[Written task] Please restate the entries verbatim. The copy should hold no pictures.

━━━ Exercise material ━━━

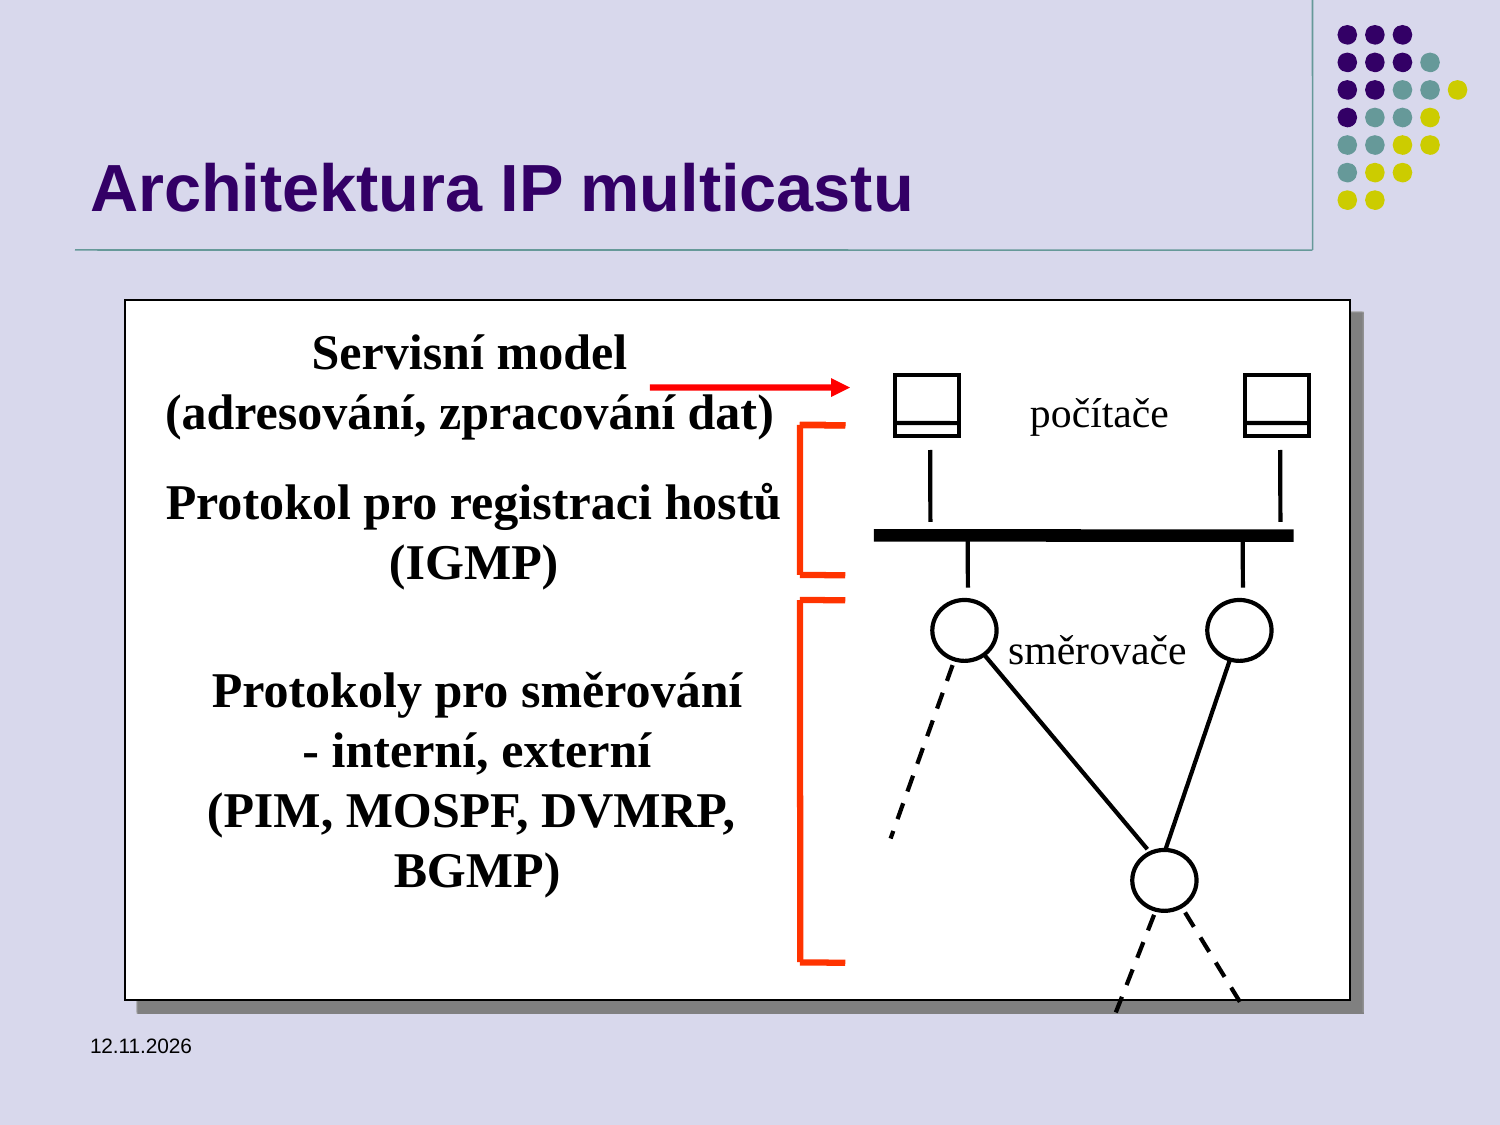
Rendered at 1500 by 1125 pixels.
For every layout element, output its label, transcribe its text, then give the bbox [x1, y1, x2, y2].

text_box počítače [1015, 378, 1184, 443]
text_box Protokol pro registraci hostů (IGMP) [150, 462, 797, 597]
title Architektura IP multicastu [75, 20, 1313, 233]
text_box [125, 299, 1350, 1000]
text_box směrovače [993, 615, 1202, 681]
text_box Servisní model (adresování, zpracování dat) [150, 312, 790, 447]
text_box [649, 381, 850, 394]
text_box Protokoly pro směrování - interní, externí (PIM, MOSPF, DVMRP, BGMP) [191, 649, 763, 905]
text_box [1244, 374, 1310, 436]
text_box [1207, 599, 1272, 661]
text_box [894, 374, 960, 436]
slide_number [75, 1025, 425, 1100]
text_box [932, 599, 997, 661]
text_box [1132, 849, 1197, 911]
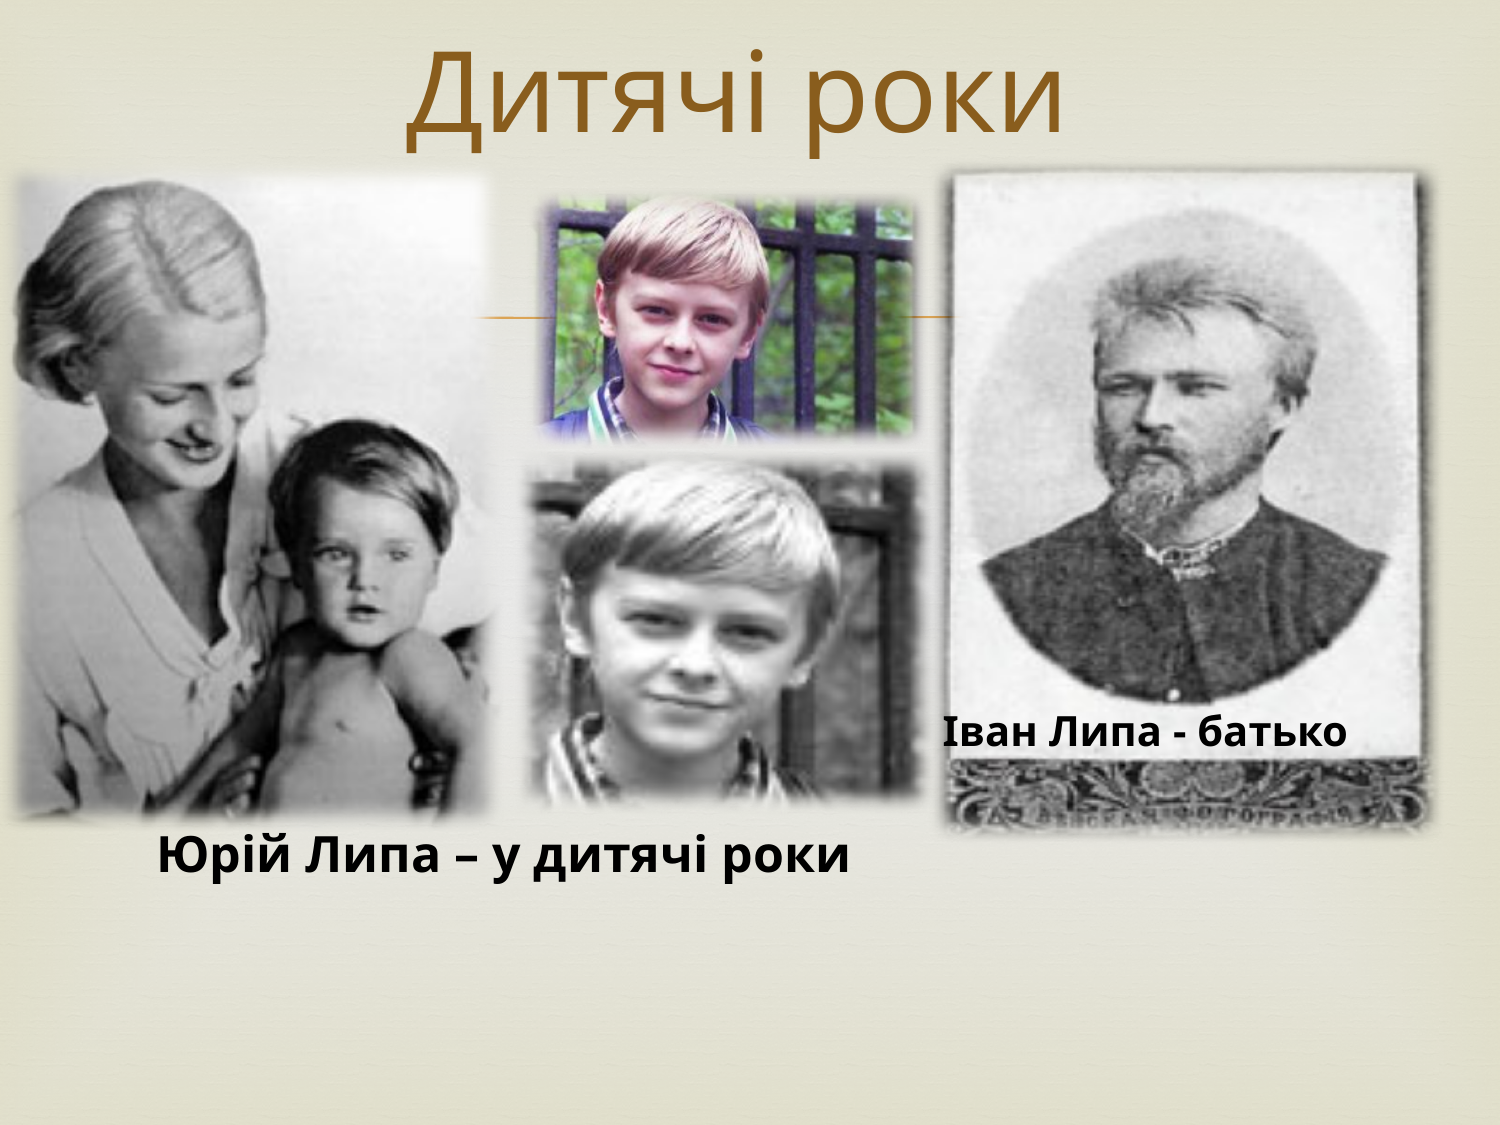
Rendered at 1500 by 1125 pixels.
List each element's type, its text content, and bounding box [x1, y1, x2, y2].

picture [513, 158, 1444, 845]
title Дитячі роки [101, 1, 1375, 175]
text_box Юрій Липа – у дитячі роки [141, 823, 867, 890]
picture [0, 158, 505, 833]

━━━

[Output of the task]
Rendered at 1500 by 1125 pixels.
For every layout element, output its label, transcribe its text, then give the bbox [x1, y1, x2, y2].

text_box počítače [1015, 378, 1184, 443]
text_box Protokol pro registraci hostů (IGMP) [150, 462, 797, 597]
title Architektura IP multicastu [75, 20, 1313, 233]
text_box [125, 299, 1350, 1000]
text_box směrovače [993, 615, 1202, 681]
text_box Servisní model (adresování, zpracování dat) [150, 312, 790, 447]
text_box [649, 381, 850, 394]
text_box Protokoly pro směrování - interní, externí (PIM, MOSPF, DVMRP, BGMP) [191, 649, 763, 905]
text_box [1244, 374, 1310, 436]
text_box [1207, 599, 1272, 661]
text_box [894, 374, 960, 436]
slide_number [75, 1025, 425, 1100]
text_box [932, 599, 997, 661]
text_box [1132, 849, 1197, 911]
Rendered at 1500 by 1125 pixels.
List each element's type, its text content, and bounding box [x1, y1, x2, y2].

picture [513, 158, 1444, 845]
title Дитячі роки [101, 1, 1375, 175]
text_box Юрій Липа – у дитячі роки [141, 823, 867, 890]
picture [0, 158, 505, 833]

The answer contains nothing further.